Her fur prickled as Riddick's breath crawled over the back of her neck. "I know that collar keeps you from running, Spots." A finger traced a path down her bare back and over one buttock. "And I know all about that behavioral inhibitor. You don't wear it, it wears you. And as long as that collar wears you, you're mine."
Flustered, Kat grabbed a short sundress. By the time she'd pulled it over her head, Riddick was gone.
Jack watched Riddick disappear out the door with Imam, leaving her alone in the tiny apartment. Alone, except for the pet. Riddick's parting shot had been that he was sure the girls would find something to talk about.
Two hours later, neither had exchanged a word. Kat stared out the main window into the darkness, while Jack sat fidgeting against the far wall, wondering what the pet found so fascinating about the night. Things lived in the night--Jack hadn't needed the eclipse to teach her that.
Kat's lightly furred body was covered now in a short blue dress, and Jack distracted herself for a while speculating where the pet could have gotten it from.
"He didn't do anything."
The pet's voice, so startling after the long silence, jolted Jack out of her thoughts. Kat didn't turn from the empty window.
He didn't do anything, Jack repeated to herself. Hugging her knees to her chest, she wondered why Kat had sounded so apprehensive. It would've been pretty nice not to have to worry about that, right? she thought. So why would she be nervous about not being... being...

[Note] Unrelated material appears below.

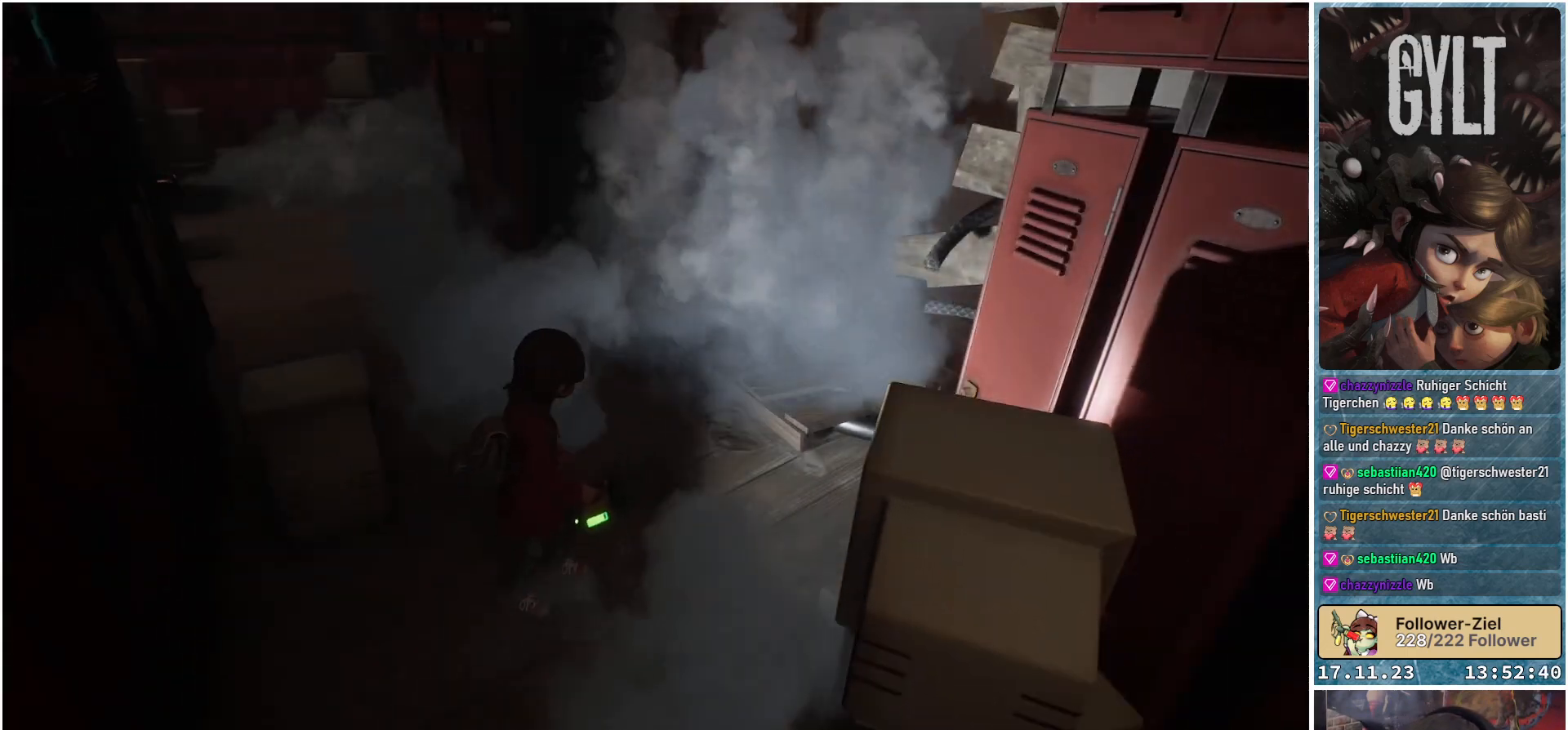
{"buttons": [], "left_stick": "up-left", "right_stick": "left", "events": [[83, "left_stick", "up-left"], [217, "right_stick", "left"]]}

"They always do something."
She almost jumped out of her skin as Kat spoke again, this time looking back at her. The pet's eyes shone an eerie amber in the darkness, and Jack broke into a sudden, cold sweat. They always do something. What would Riddick do? Jack's hand rubbed her stubbled head as an involuntary shudder ran down her back. She pulled the ragged pair of makeshift goggles out of her pocket, stood up, and tossed them into the InstaMeal's reclamation bin.